__Task item__:
Within the lines below, the span from the line with "nuclear protein positivity" to the line with "tissue stained for", both ends included, is to be reproduced exactly, with pictures omitted.

__Exercise data__:
- - -

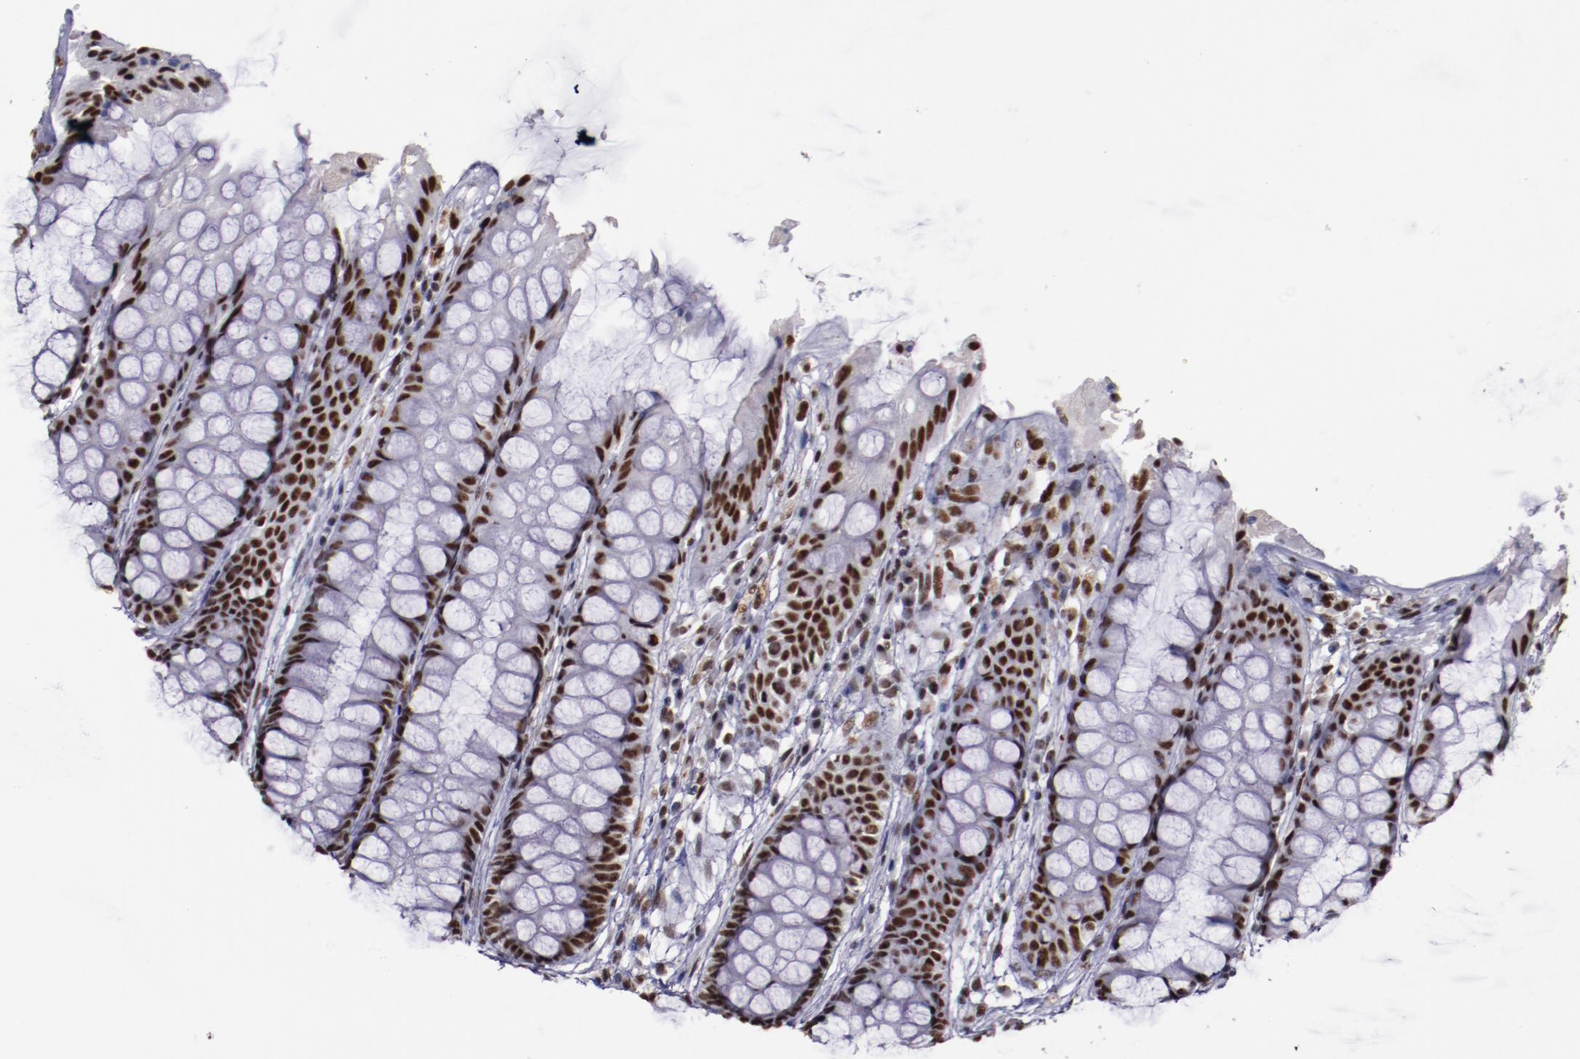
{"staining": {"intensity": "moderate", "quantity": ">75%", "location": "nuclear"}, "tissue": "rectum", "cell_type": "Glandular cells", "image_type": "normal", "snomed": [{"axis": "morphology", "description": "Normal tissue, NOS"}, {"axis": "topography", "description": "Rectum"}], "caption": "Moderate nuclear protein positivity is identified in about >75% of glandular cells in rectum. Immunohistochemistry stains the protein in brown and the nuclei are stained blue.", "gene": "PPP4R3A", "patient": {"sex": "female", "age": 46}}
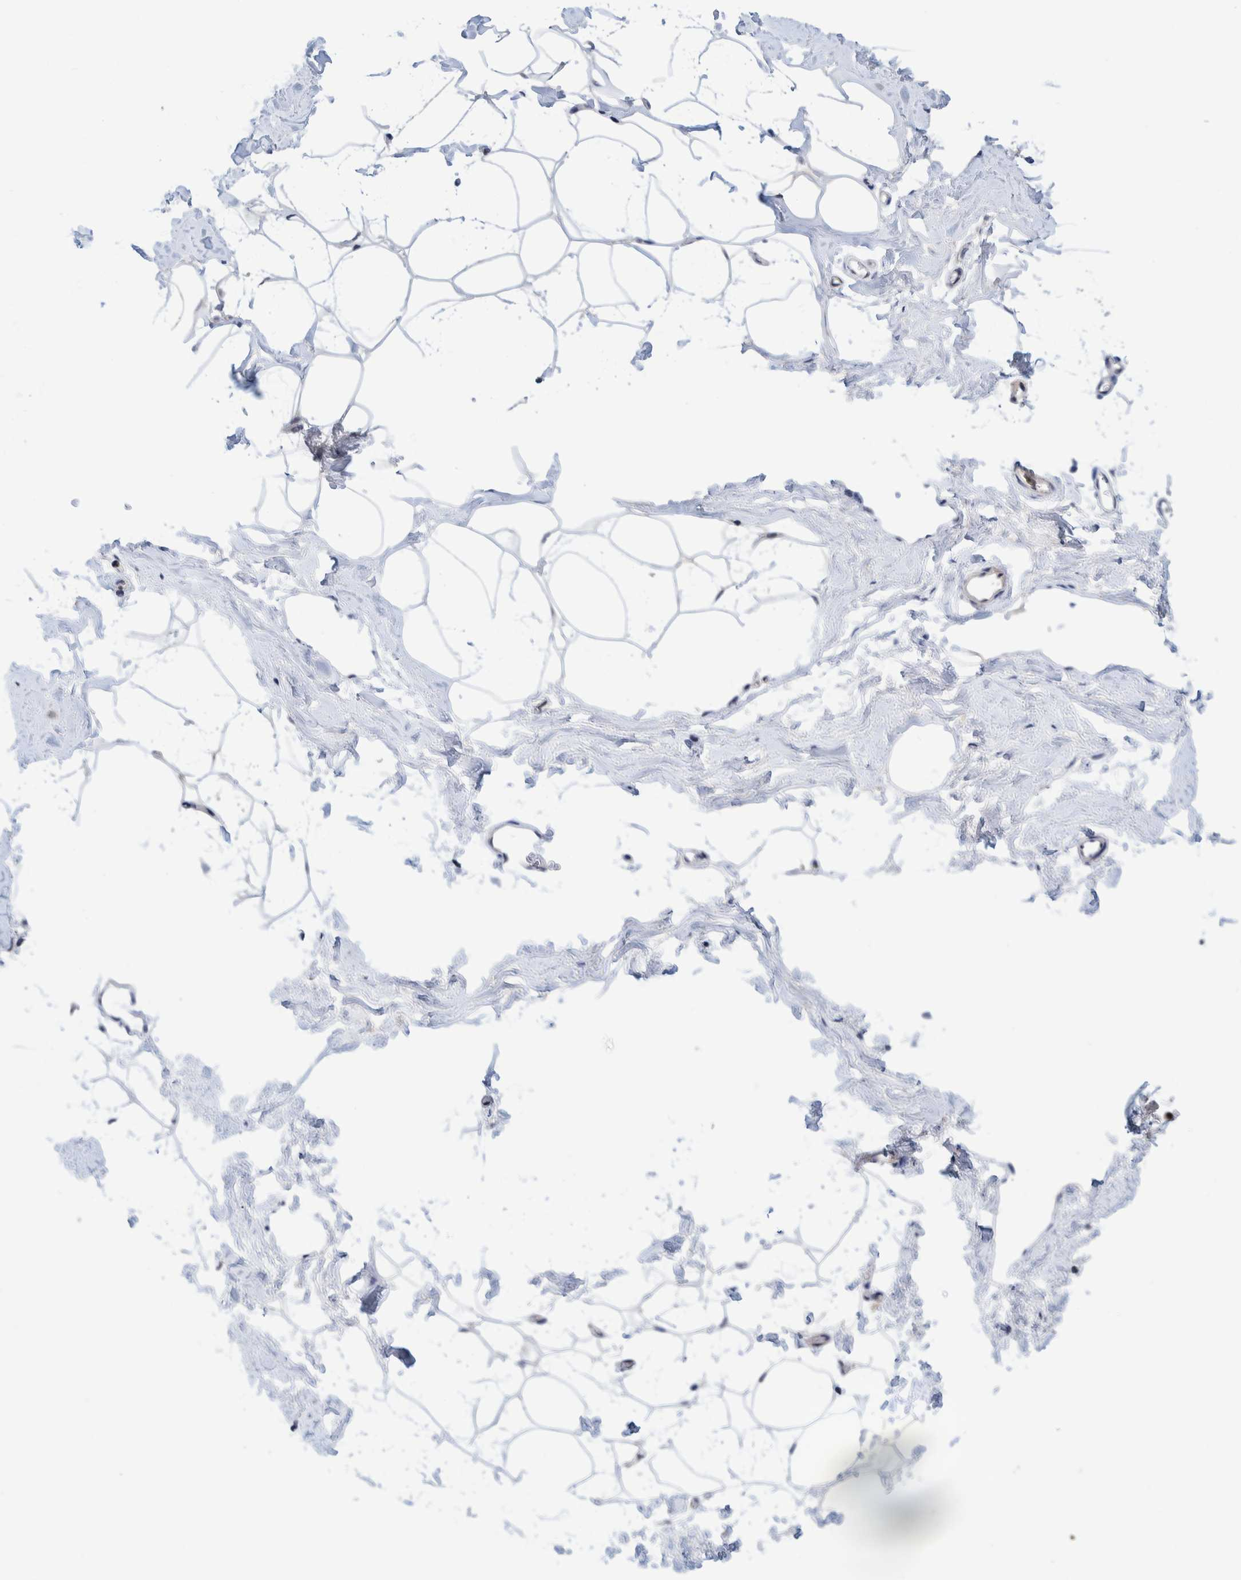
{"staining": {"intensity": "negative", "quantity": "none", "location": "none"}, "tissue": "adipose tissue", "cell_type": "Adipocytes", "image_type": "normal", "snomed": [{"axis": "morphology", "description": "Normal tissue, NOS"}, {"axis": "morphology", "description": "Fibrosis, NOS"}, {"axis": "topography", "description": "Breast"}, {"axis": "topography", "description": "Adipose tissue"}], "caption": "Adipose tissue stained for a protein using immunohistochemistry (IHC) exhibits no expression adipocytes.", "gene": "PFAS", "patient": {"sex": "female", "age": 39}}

- - -

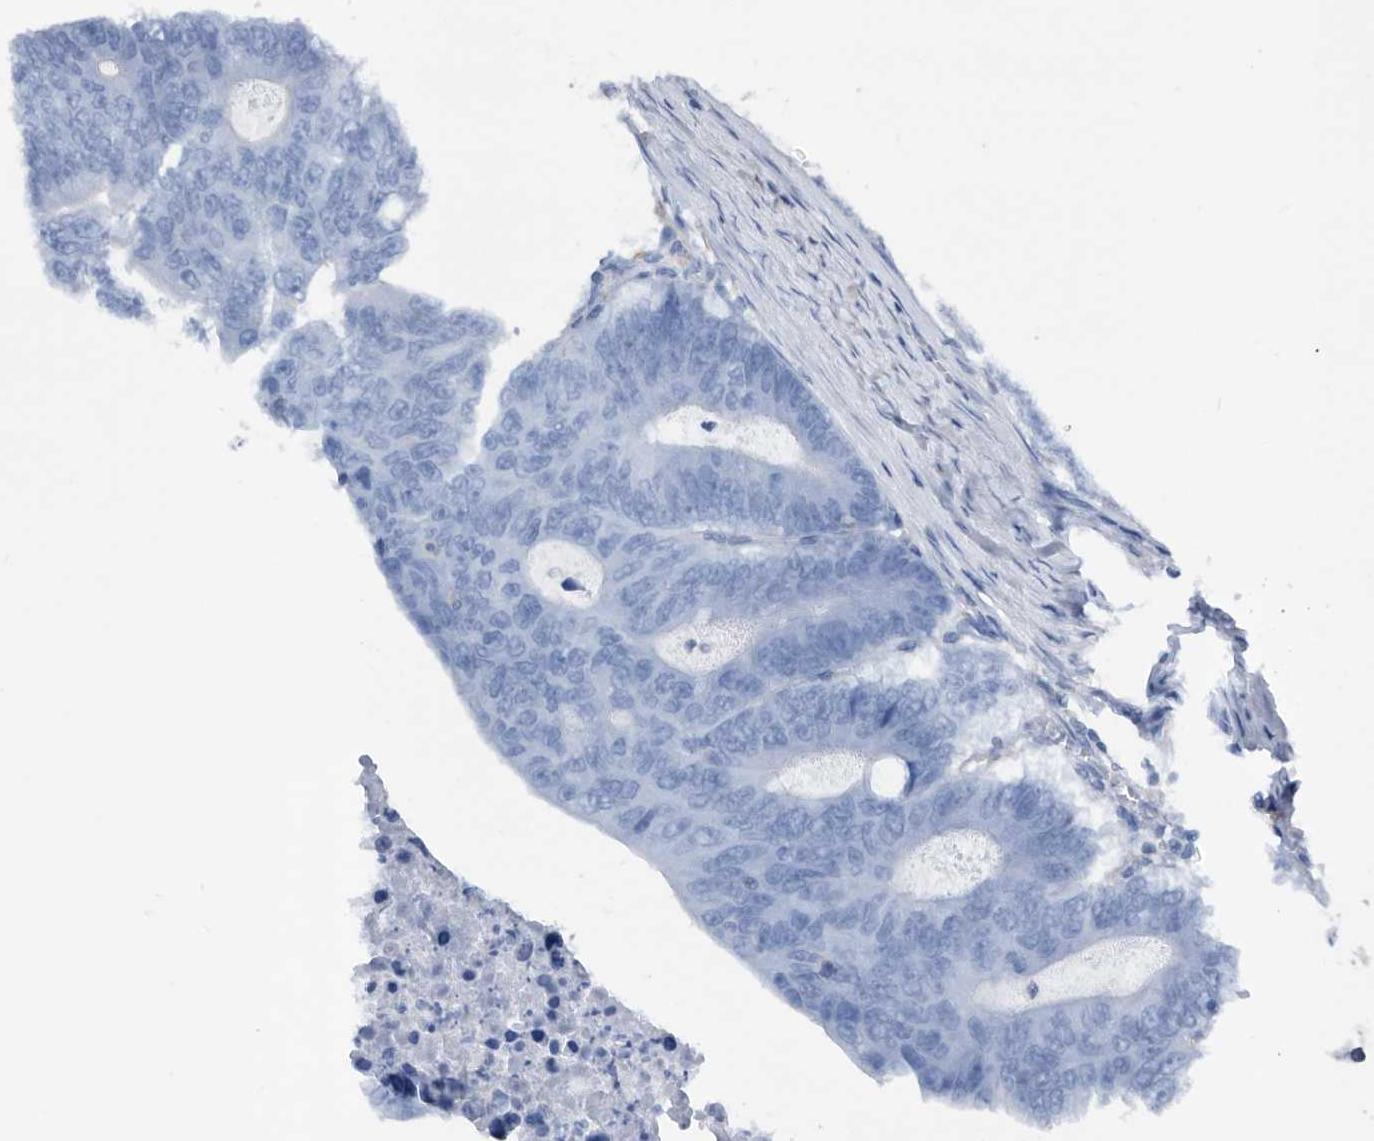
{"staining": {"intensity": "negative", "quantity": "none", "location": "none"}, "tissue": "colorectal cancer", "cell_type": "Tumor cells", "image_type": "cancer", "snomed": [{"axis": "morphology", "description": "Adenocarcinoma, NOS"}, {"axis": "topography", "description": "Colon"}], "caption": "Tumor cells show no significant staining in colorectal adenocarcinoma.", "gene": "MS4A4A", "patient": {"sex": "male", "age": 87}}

- - -

__Answer space__:
{"staining": {"intensity": "moderate", "quantity": ">75%", "location": "nuclear"}, "tissue": "rectum", "cell_type": "Glandular cells", "image_type": "normal", "snomed": [{"axis": "morphology", "description": "Normal tissue, NOS"}, {"axis": "topography", "description": "Rectum"}], "caption": "Moderate nuclear protein positivity is identified in about >75% of glandular cells in rectum. Immunohistochemistry stains the protein in brown and the nuclei are stained blue.", "gene": "PPP4R3A", "patient": {"sex": "female", "age": 46}}
{"staining": {"intensity": "negative", "quantity": "none", "location": "none"}, "tissue": "adipose tissue", "cell_type": "Adipocytes", "image_type": "normal", "snomed": [{"axis": "morphology", "description": "Normal tissue, NOS"}, {"axis": "morphology", "description": "Fibrosis, NOS"}, {"axis": "topography", "description": "Breast"}, {"axis": "topography", "description": "Adipose tissue"}], "caption": "Adipose tissue stained for a protein using immunohistochemistry (IHC) exhibits no expression adipocytes.", "gene": "PFAS", "patient": {"sex": "female", "age": 39}}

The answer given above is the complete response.